● Assignment:
Word for word, restate each of the entries below, and drop every picture.

**** Data records

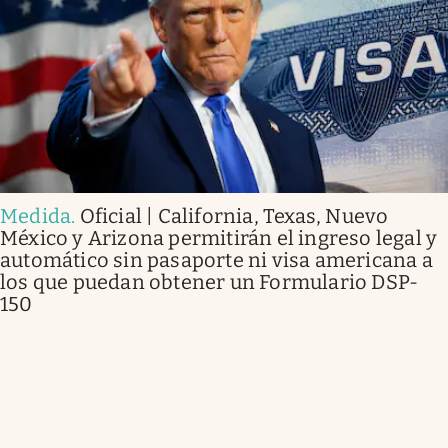
Medida
.
Oficial | California, Texas, Nuevo
México y Arizona permitirán el ingreso legal y
automático sin pasaporte ni visa americana a
los que puedan obtener un Formulario DSP-
150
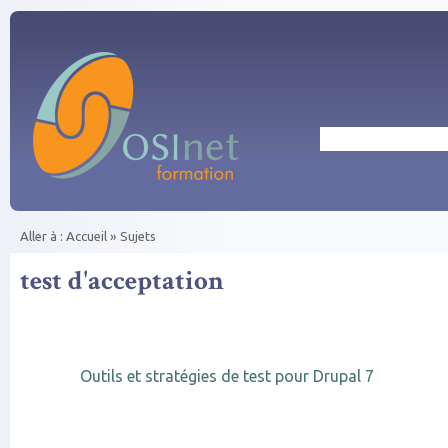
Aller au contenu principal
Rechercher
Aller à :
Accueil
»
Sujets
Vous êtes ici
test d'acceptation
Outils et stratégies de test pour Drupal 7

********

● Response to this task:
Medida
.
Oficial | California, Texas, Nuevo
México y Arizona permitirán el ingreso legal y
automático sin pasaporte ni visa americana a
los que puedan obtener un Formulario DSP-
150
Aller au contenu principal
Rechercher
Aller à :
Accueil
»
Sujets
Vous êtes ici
test d'acceptation
Outils et stratégies de test pour Drupal 7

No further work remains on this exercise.